TRY IT
Copy exactly the lines of the data below, beginning with the line with "right elbow: (445, 374)" and ending with the line with "right knee: (616, 431)". Pictures are to be omitted.

·····

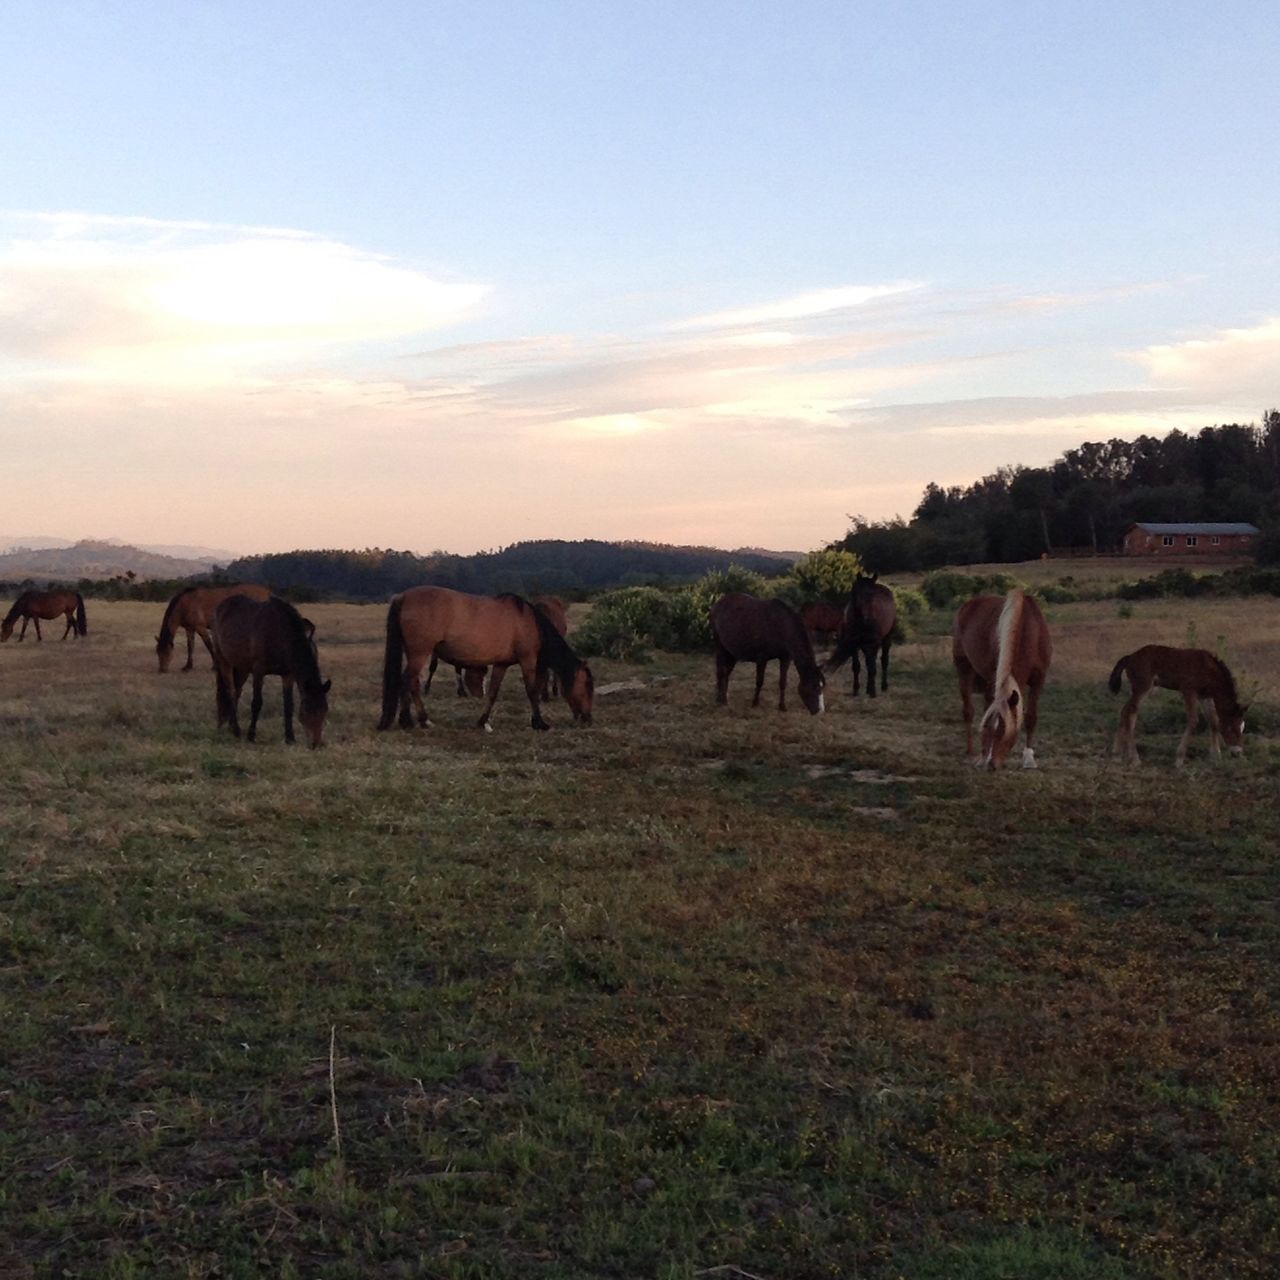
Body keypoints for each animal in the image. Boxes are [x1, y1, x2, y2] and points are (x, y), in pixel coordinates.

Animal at [212, 591, 330, 747]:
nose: (315, 744)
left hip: (242, 668)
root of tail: (220, 607)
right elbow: (257, 703)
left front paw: (290, 738)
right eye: (306, 709)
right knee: (230, 691)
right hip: (224, 661)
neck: (279, 634)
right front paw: (251, 735)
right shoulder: (258, 671)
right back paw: (236, 730)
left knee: (236, 691)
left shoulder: (288, 675)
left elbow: (288, 706)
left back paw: (231, 726)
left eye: (325, 710)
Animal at [373, 586, 593, 732]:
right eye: (586, 686)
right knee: (409, 681)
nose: (588, 718)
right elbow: (532, 691)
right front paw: (539, 723)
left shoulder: (502, 664)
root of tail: (403, 596)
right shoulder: (528, 660)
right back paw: (418, 720)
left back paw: (407, 720)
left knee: (407, 681)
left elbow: (493, 692)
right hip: (420, 652)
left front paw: (483, 721)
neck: (530, 623)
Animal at [952, 588, 1049, 768]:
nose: (991, 763)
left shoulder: (1039, 679)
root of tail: (967, 605)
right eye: (988, 729)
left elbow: (1031, 717)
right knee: (968, 710)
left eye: (1005, 731)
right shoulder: (994, 676)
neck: (1029, 630)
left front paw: (1029, 759)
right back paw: (971, 751)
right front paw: (983, 756)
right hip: (964, 669)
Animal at [1105, 645, 1244, 762]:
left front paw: (1216, 755)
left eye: (1242, 728)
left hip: (1148, 689)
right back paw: (1134, 758)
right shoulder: (1189, 691)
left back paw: (1116, 754)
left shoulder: (1205, 697)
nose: (1237, 752)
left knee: (1126, 710)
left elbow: (1214, 721)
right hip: (1142, 688)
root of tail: (1130, 657)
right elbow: (1193, 720)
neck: (1209, 669)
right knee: (1130, 712)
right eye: (1230, 728)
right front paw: (1179, 759)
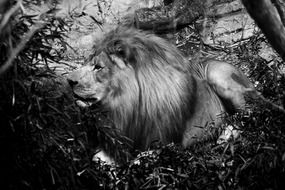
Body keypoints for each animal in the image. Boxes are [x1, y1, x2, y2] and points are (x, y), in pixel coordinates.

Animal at [67, 26, 255, 160]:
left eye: (98, 67)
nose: (69, 80)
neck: (126, 105)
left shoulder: (166, 144)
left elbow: (141, 158)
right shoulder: (119, 136)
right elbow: (99, 157)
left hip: (218, 77)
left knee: (249, 114)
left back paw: (226, 136)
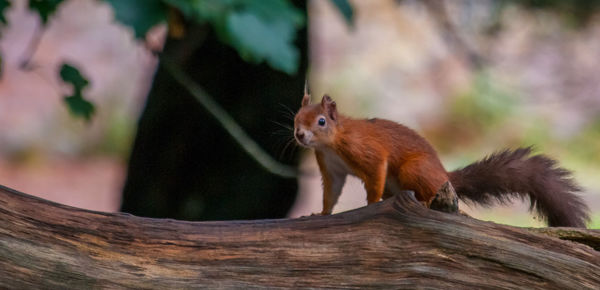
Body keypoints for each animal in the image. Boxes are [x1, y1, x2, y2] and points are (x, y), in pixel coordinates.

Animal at [296, 92, 592, 228]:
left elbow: (376, 173)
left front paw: (371, 205)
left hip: (413, 170)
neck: (332, 143)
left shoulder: (367, 151)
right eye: (297, 118)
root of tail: (444, 175)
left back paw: (429, 202)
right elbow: (331, 192)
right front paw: (321, 213)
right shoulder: (331, 168)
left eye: (321, 121)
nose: (299, 135)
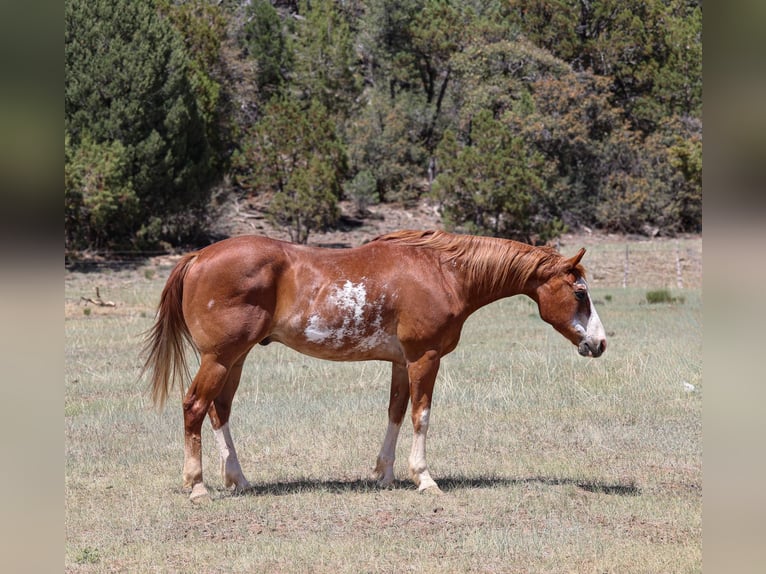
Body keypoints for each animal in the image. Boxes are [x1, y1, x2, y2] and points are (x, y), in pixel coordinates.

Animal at [142, 230, 606, 502]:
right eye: (580, 293)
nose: (599, 343)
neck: (443, 272)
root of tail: (198, 256)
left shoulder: (402, 362)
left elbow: (396, 412)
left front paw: (384, 473)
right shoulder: (424, 358)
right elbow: (421, 415)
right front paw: (424, 478)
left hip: (235, 359)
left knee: (219, 411)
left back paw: (237, 480)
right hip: (220, 358)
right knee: (194, 407)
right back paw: (198, 486)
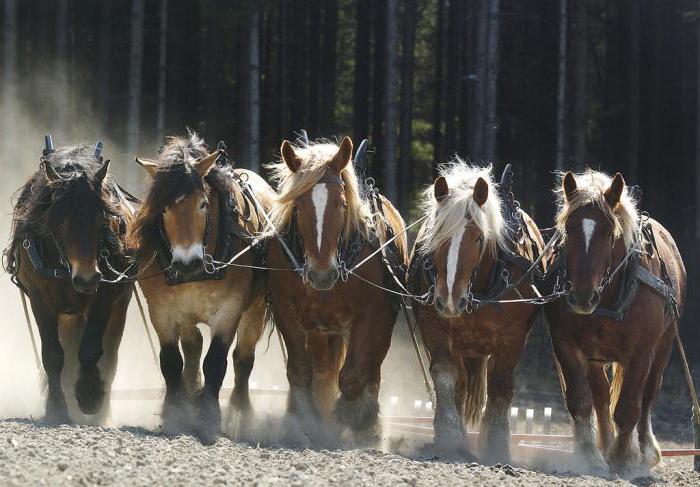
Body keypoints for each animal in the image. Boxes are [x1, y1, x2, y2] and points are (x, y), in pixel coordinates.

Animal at [4, 136, 135, 424]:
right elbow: (53, 355)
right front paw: (56, 408)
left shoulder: (103, 296)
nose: (86, 277)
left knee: (109, 354)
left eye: (101, 219)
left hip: (119, 304)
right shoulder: (41, 300)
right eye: (59, 221)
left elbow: (90, 349)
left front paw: (89, 396)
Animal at [129, 133, 274, 446]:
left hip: (255, 309)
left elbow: (216, 362)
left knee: (243, 359)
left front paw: (209, 418)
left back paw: (239, 412)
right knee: (192, 346)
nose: (188, 263)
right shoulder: (162, 310)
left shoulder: (230, 309)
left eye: (203, 204)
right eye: (164, 208)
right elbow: (171, 361)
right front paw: (175, 412)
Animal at [262, 137, 408, 442]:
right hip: (322, 332)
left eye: (342, 204)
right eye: (298, 206)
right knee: (324, 371)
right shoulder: (286, 310)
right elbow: (301, 370)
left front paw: (354, 422)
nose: (321, 273)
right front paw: (304, 418)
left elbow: (353, 376)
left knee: (371, 371)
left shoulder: (370, 316)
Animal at [408, 162, 544, 464]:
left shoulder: (512, 336)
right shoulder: (432, 321)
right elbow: (445, 374)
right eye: (437, 234)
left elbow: (500, 385)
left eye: (479, 238)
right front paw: (449, 435)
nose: (449, 299)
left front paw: (496, 444)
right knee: (459, 381)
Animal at [544, 170, 688, 474]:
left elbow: (629, 407)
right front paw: (590, 455)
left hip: (664, 345)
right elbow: (580, 400)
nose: (582, 297)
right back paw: (605, 443)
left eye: (610, 233)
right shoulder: (565, 344)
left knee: (648, 395)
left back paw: (645, 450)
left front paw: (623, 457)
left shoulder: (641, 353)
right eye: (568, 230)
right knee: (600, 396)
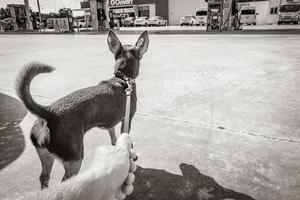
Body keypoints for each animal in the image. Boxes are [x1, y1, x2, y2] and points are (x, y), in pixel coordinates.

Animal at [15, 30, 149, 188]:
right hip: (75, 158)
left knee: (44, 178)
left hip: (46, 155)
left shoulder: (110, 124)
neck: (123, 77)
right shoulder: (126, 120)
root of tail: (49, 112)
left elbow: (114, 138)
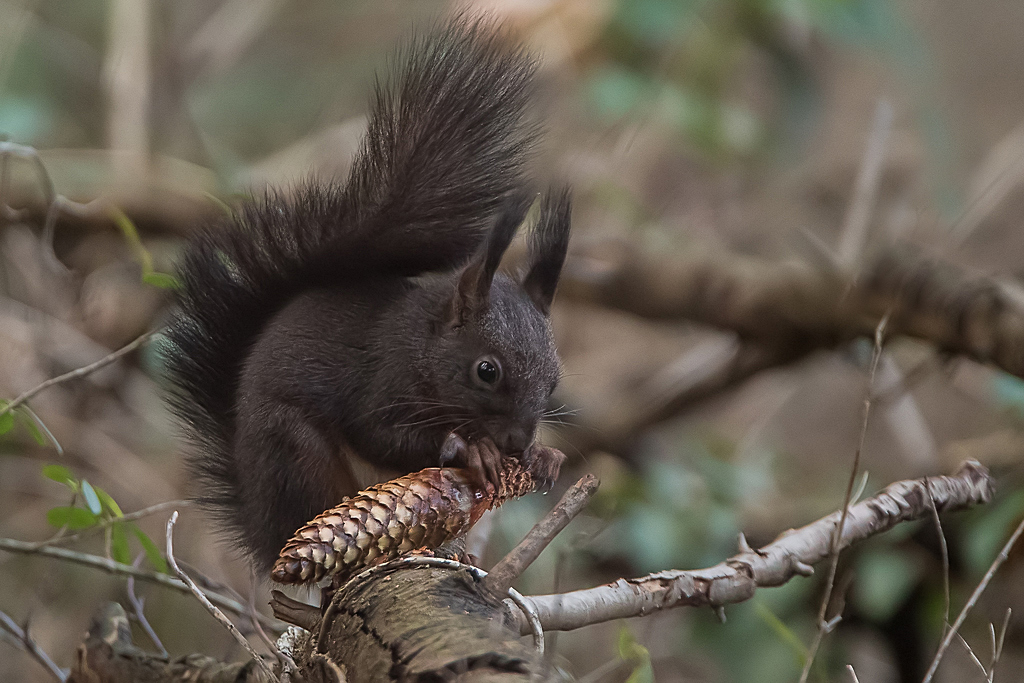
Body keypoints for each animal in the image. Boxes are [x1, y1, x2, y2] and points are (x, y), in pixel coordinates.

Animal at [163, 18, 573, 573]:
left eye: (554, 379)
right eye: (486, 371)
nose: (517, 442)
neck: (424, 347)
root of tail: (261, 528)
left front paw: (543, 456)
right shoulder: (380, 379)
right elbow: (378, 433)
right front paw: (471, 449)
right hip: (293, 454)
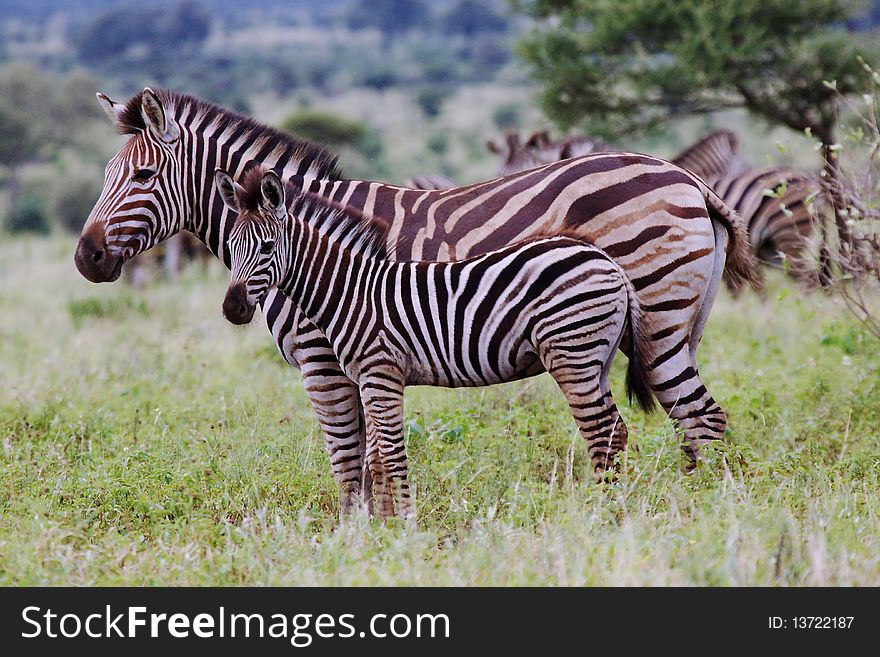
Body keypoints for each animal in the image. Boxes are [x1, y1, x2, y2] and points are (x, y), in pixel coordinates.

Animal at [217, 167, 656, 520]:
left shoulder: (381, 374)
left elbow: (392, 456)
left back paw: (605, 515)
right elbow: (376, 459)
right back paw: (615, 508)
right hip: (595, 359)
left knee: (602, 432)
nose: (232, 309)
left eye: (266, 248)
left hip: (572, 354)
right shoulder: (369, 380)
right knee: (616, 431)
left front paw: (407, 529)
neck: (351, 291)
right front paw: (386, 529)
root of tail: (608, 262)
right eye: (231, 245)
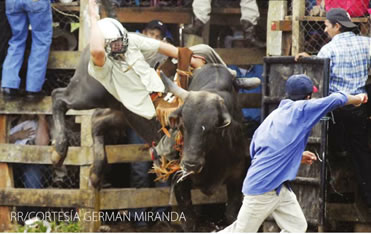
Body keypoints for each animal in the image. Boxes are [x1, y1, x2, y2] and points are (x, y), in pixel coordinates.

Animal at [51, 46, 256, 231]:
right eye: (182, 125)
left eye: (213, 128)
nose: (190, 164)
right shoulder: (179, 182)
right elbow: (190, 222)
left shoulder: (237, 178)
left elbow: (231, 217)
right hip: (86, 93)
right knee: (58, 97)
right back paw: (58, 149)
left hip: (121, 111)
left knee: (97, 120)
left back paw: (95, 172)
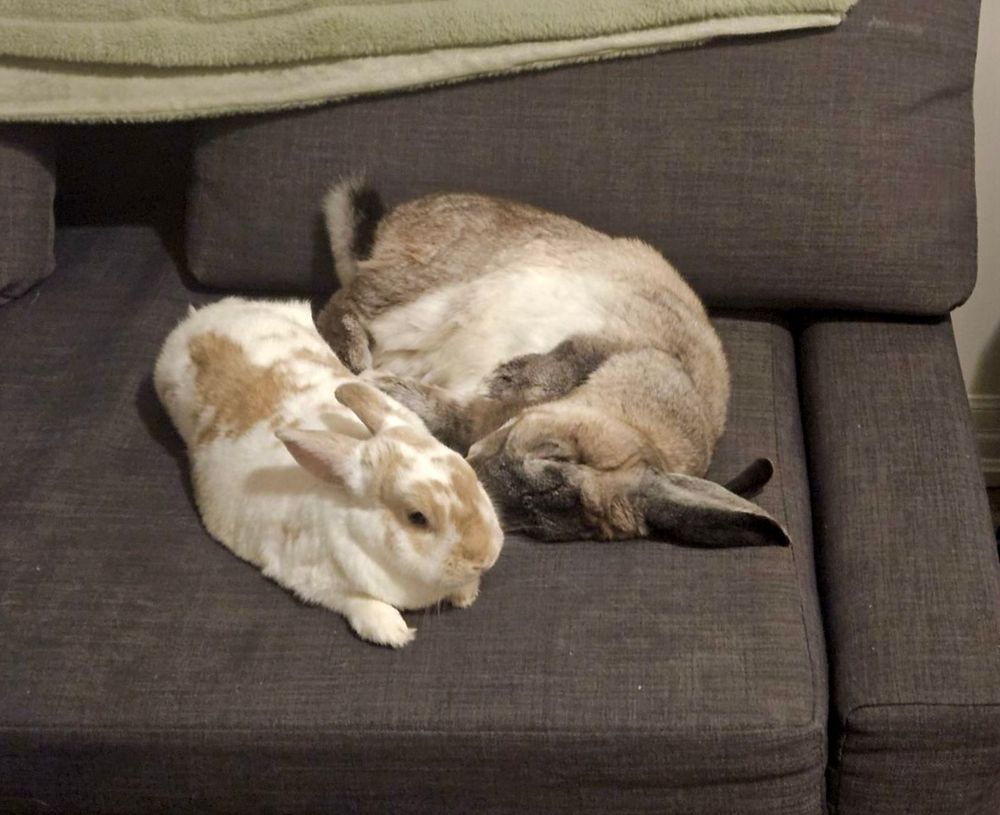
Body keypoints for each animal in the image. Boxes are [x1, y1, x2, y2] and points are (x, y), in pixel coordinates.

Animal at [154, 297, 504, 648]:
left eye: (469, 473)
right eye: (417, 517)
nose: (485, 557)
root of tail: (198, 320)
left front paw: (466, 594)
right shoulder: (314, 580)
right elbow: (357, 601)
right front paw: (393, 631)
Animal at [315, 179, 788, 548]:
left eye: (537, 527)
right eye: (553, 453)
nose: (476, 470)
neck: (629, 420)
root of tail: (395, 221)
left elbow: (454, 418)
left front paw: (394, 393)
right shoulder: (622, 339)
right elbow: (569, 357)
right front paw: (505, 378)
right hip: (426, 280)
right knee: (342, 302)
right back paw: (352, 355)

·····

SOLUTION FOR THIS PROBLEM
right elbow: (445, 374)
right eye: (437, 234)
left elbow: (500, 385)
left eye: (479, 238)
right front paw: (449, 435)
nose: (449, 299)
left front paw: (496, 444)
right knee: (459, 381)
Animal at [544, 170, 688, 474]:
left elbow: (629, 407)
right front paw: (590, 455)
left hip: (664, 345)
right elbow: (580, 400)
nose: (582, 297)
right back paw: (605, 443)
left eye: (610, 233)
right shoulder: (565, 344)
left knee: (648, 395)
left back paw: (645, 450)
left front paw: (623, 457)
left shoulder: (641, 353)
right eye: (568, 230)
right knee: (600, 396)
Body keypoints for each animal in the image. Boxes are [x1, y1, x2, y2] and points are (x, y), in pixel coordinates.

Animal at [15, 30, 149, 188]:
right hip: (75, 158)
left knee: (44, 178)
left hip: (46, 155)
left shoulder: (110, 124)
neck: (123, 77)
right shoulder: (126, 120)
root of tail: (49, 112)
left elbow: (114, 138)
Body keypoints for each animal in the image. Boxes are [x1, y1, x2, y2] and points are (x, y), in pixel coordinates.

Animal at [163, 18, 573, 573]:
left eye: (554, 379)
right eye: (486, 371)
nose: (517, 442)
neck: (424, 347)
root of tail: (261, 528)
left front paw: (543, 456)
right shoulder: (380, 379)
right elbow: (378, 433)
right front paw: (471, 449)
right hip: (293, 454)
Body keypoints for each animal in the image. Boxes are [x1, y1, x2, y2] and points are (x, y), in pixel coordinates.

Animal at [217, 167, 656, 520]:
left shoulder: (381, 374)
left elbow: (392, 456)
left back paw: (605, 515)
right elbow: (376, 459)
right back paw: (615, 508)
right hip: (595, 359)
left knee: (602, 432)
nose: (232, 309)
left eye: (266, 248)
left hip: (572, 354)
right shoulder: (369, 380)
right knee: (616, 431)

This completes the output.